Over the course of White’s lengthy career in the Major League ranks he nabbed a pair of batting titles and led his league on three separate occasions in the RBI department.  George Wright, the Derek Jeter of his time, never once won a batting title.  Deacon was able to accumulate more career hits, runs and RBI than the star shortstop.  Taking into account each man’s slash line (batting average, on-base percentage and slugging average) Deacon has a clear advantage over Wright the Younger as well.  White ended his career with a solid slash line of .312 BA/.346 OBP/.393 SA compared to George Wright’s .301 BA/.318 OBP/.398 SA.  When one takes into consideration that White played a more physically demanding position than Wright, the impression that the lesser ballplayer resides in the Hall of Fame is presented.

In order to make a convincing case for a player’s Hall of Fame enshrinement, one must compare the player to his position peers–those men who played the same position in roughly the same era.  Deacon White’s closest peers are King Kelly and Buck Ewing–both catchers of baseball’s early years who also saw plenty action at other posts on the diamond.  Neither Ewing nor Kelly played at the outset of baseball’s professional status, like Deacon White, as the enshrined duo debuted several years after White when schedules had lengthened.  But White’s durability allowed him to post career numbers on par with the enshrined catchers.  Their career stats are in relative proximity to one another.

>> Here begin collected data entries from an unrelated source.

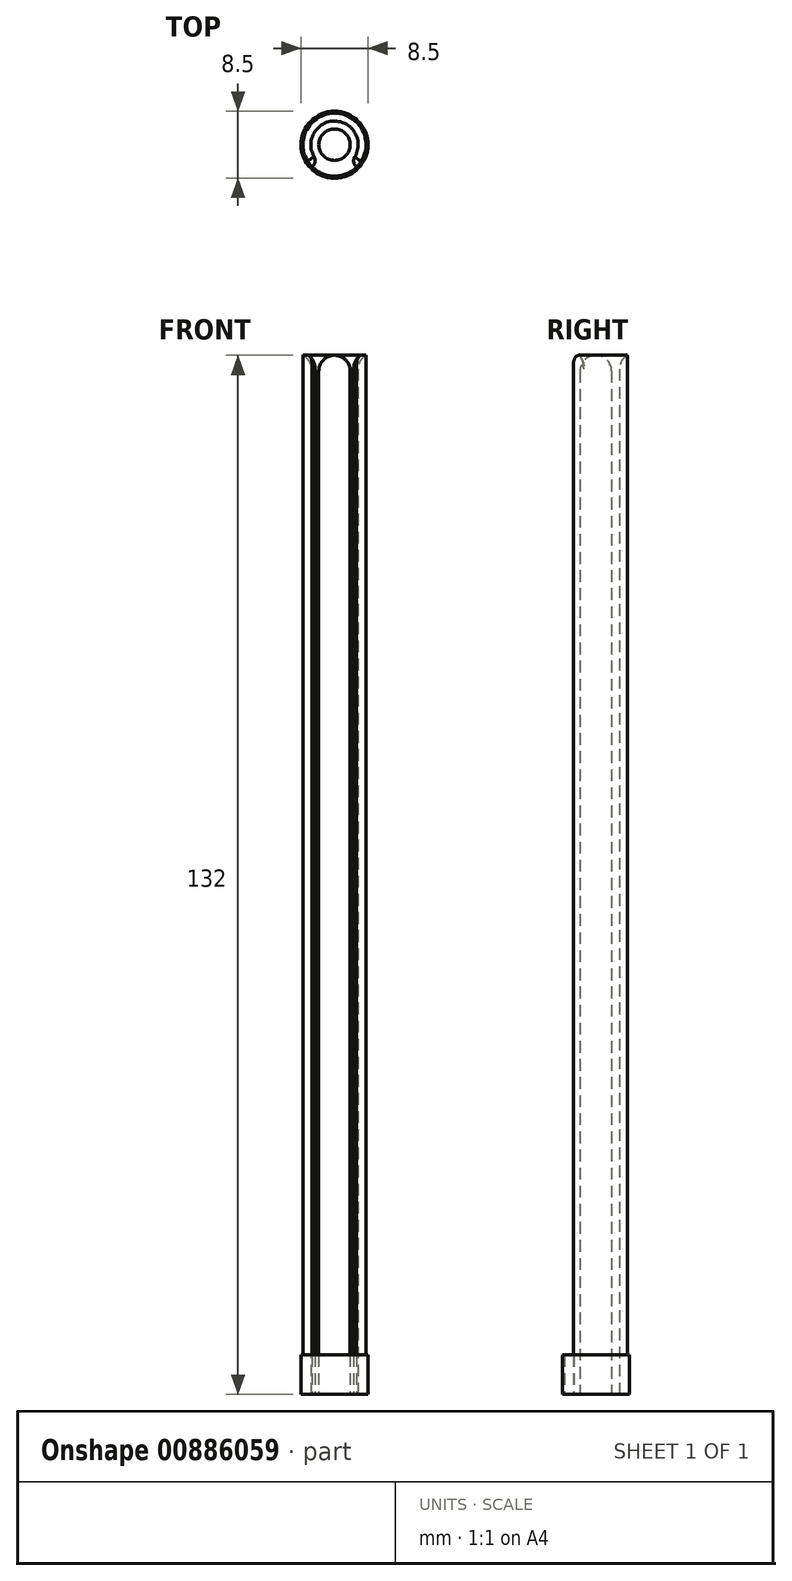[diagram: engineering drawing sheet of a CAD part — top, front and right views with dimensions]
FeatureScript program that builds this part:
annotation { "Feature Type Name" : "Feature", "Feature Type Description" : "" }
export const myFeature = defineFeature(function(context is Context, id is Id, definition is map)
    precondition{}
    {
        {
            var Q0;
            Q0=qCreatedBy(makeId("Top.planeOp"),FACE);
            var sketch = newSketch(context, id + "F0", { "sketchPlane" : qUnion([Q0])});
            skCircle(sketch, "E0", {"center": v(0, 0) * mm, "radius": 4.25 * mm});
            skCircle(sketch, "E1", {"center": v(0, 0) * mm, "radius": 4 * mm});
            skCircle(sketch, "E2", {"center": v(0, 0) * mm, "radius": 3 * mm});
            skLineSegment(sketch, "E3", {"start": v(-2.13, -2.1) * mm, "end": v(-2.85, -2.81) * mm});
            skLineSegment(sketch, "E4", {"start": v(2.1, -2.13) * mm, "end": v(2.81, -2.85) * mm});
            skCircle(sketch, "E5", {"center": v(0, 0) * mm, "radius": 2 * mm});
            skSolve(sketch);
        }
        {
            var Q0;
            Q0 = qSketchRegion(id + "F0", true);
            extrude(context, id + "F1", {"entities" : qUnion([Q0]), "depth" : 5 * mm, "offsetDistance" : 25 * mm});
        }
        {
            var Q0;
            {var subQ0=sQuery(id+"F0.wireOp",EDGE,"E3");Q0=makeQuery(id+"F0.imprint","IMPRINT",FACE,{"disambiguationData":[TD([[makeQuery(id+"F0.imprint","IMPRINT",EDGE,{"derivedFrom":subQ0}),-1.0]])]});}
            extrude(context, id + "F2", {"entities" : qUnion([Q0]), "operationType" : NewBodyOperationType.ADD, "depth" : 132 * mm, "offsetDistance" : 25 * mm});
        }
        {
            var Q0;
            Q0=makeQuery(id+"F0.imprint","IMPRINT",FACE,{"disambiguationData":[TD([[makeQuery(id+"F0.imprint","IMPRINT",EDGE,{"derivedFrom":sQuery(id+"F0.wireOp",EDGE,"E5")}),1.0]])]});
            extrude(context, id + "F3", {"entities" : qUnion([Q0]), "depth" : 132 * mm, "offsetDistance" : 25 * mm});
        }
        {
            var Q0;
            Q0=makeQuery(id+"F0.imprint","IMPRINT",FACE,{"disambiguationData":[TD([[makeQuery(id+"F0.imprint","IMPRINT",EDGE,{"derivedFrom":sQuery(id+"F0.wireOp",EDGE,"E0")}),1.0]])]});
            var Q1;
            {var subQ0=sQuery(id+"F0.wireOp",EDGE,"E3");Q1=makeQuery(id+"F0.imprint","IMPRINT",FACE,{"disambiguationData":[TD([[makeQuery(id+"F0.imprint","IMPRINT",EDGE,{"derivedFrom":subQ0}),1.0]])]});}
            var Q2;
            Q2=makeQuery(id+"F0.imprint","IMPRINT",FACE,{"disambiguationData":[TD([[makeQuery(id+"F0.imprint","IMPRINT",EDGE,{"derivedFrom":sQuery(id+"F0.wireOp",EDGE,"E5")}),-1.0]])]});
            var Q3;
            {var subQ0=sQuery(id+"F0.wireOp",EDGE,"E3");Q3=makeQuery(id+"F0.imprint","IMPRINT",FACE,{"disambiguationData":[TD([[makeQuery(id+"F0.imprint","IMPRINT",EDGE,{"derivedFrom":subQ0}),-1.0]])]});}
            var Q4;
            Q4=makeQuery(id+"F0.imprint","IMPRINT",FACE,{"disambiguationData":[TD([[makeQuery(id+"F0.imprint","IMPRINT",EDGE,{"derivedFrom":sQuery(id+"F0.wireOp",EDGE,"E5")}),1.0]])]});
            extrude(context, id + "F4", {"entities" : qUnion([Q0, Q1, Q2, Q3, Q4]), "depth" : 5 * mm, "offsetDistance" : 25 * mm});
        }
        {
            var Q0;
            Q0=makeQuery(id+"F3.opExtrude","CAP_EDGE",EDGE,{"disambiguationData":[OSD([sQuery(id+"F0.wireOp",EDGE,"E5")])],"isStart":false});
            var Q1;
            Q1=makeQuery(id+"F2.opExtrude","CAP_EDGE",EDGE,{"disambiguationData":[OSD([sQuery(id+"F0.wireOp",EDGE,"E2")])],"isStart":false});
            fillet(context, id + "F5", {"entities" : qUnion([Q0, Q1]), "radius" : 2 * mm, "tangentPropagation" : true, "allowEdgeOverflow" : false});
        }
        {
            var Q0;
            Q0=makeQuery(id+"F2.opExtrude","SWEPT_EDGE",EDGE,{"disambiguationData":[OSD([sQuery(id+"F0.wireOp",EDGE,"E2"),sQuery(id+"F0.wireOp",EDGE,"E4")])]});
            var Q1;
            Q1=makeQuery(id+"F2.opExtrude","SWEPT_EDGE",EDGE,{"disambiguationData":[OSD([sQuery(id+"F0.wireOp",EDGE,"E2"),sQuery(id+"F0.wireOp",EDGE,"E3")])]});
            fillet(context, id + "F6", {"entities" : qUnion([Q0, Q1]), "radius" : 1 * mm, "tangentPropagation" : true, "allowEdgeOverflow" : false});
        }
    });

Both Deacon White and King Kelly won a pair of batting titles in their careers.  All three players caught for an extended period in the Majors with White besting the Cooperstown gents in longevity.  Like White, Kelly saw more action at another post than catcher but many historians view Kelly as a catcher rather than an outfielder, where he settled after his days backstopping.  White’s career totals in the major categories of hits, runs, RBI and batting average outdistanced Buck Ewing, and the same can almost be said of Kelly, but King tallied a slightly higher total of career runs scored.  Despite Kelly’s career runs total eclipsing White’s, Deacon had a better career WAR than Kelly: White posting a 44.2 to Kelly’s 42.4.  Behind the dish, Kelly’s arm was superior to White’s but Deacon was a more reliable receiver.  White had three Top Two finishes in fielding percentage at the catcher post while Kelly never had a whiff of leading catchers in fielding percentage. 

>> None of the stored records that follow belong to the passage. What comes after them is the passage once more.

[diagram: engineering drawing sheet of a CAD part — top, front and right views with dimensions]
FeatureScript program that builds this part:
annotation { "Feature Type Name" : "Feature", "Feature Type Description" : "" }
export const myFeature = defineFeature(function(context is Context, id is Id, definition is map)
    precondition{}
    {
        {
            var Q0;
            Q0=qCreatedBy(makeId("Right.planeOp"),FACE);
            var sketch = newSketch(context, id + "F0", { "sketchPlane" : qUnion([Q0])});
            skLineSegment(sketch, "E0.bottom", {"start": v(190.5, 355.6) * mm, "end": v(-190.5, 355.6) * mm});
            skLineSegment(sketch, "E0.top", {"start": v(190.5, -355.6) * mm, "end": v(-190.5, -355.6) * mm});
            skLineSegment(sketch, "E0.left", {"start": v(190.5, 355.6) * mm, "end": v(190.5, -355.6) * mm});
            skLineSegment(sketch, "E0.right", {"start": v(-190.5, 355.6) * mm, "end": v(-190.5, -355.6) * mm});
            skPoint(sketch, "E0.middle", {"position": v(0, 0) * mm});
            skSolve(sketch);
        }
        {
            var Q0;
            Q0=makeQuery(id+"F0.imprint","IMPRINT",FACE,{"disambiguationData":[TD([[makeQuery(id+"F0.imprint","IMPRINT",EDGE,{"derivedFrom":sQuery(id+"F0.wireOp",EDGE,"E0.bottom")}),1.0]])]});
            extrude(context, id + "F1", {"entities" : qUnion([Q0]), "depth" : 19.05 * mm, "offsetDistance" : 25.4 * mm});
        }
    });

Inducting players from the 1800s into the Hall of Fame picked up a little steam a few years ago when slick-fielding second baseman Biddy McPhee was enshrined, but the coals have since gone cold.  One of the main factors in White’s Hall of Fame absence is the lack of knowledge concerning baseball’s early days.  When the game became a professional enterprise, teams did not engage in 162 games–far from it.  Thirty games seemed an ample amount of contests in the game’s early stages before the schedules began to expand courtesy a semblance of league stability.  Exceeding 2,000 career hits in White’s day is akin to reaching 3,000 in modern times.  The legendary Cap Anson was the only player from the 1800s to reach 3,000 hits.  White was analyzed a few years ago by the modified Veteran’s Committee, but he was, for whatever reason, found wanting.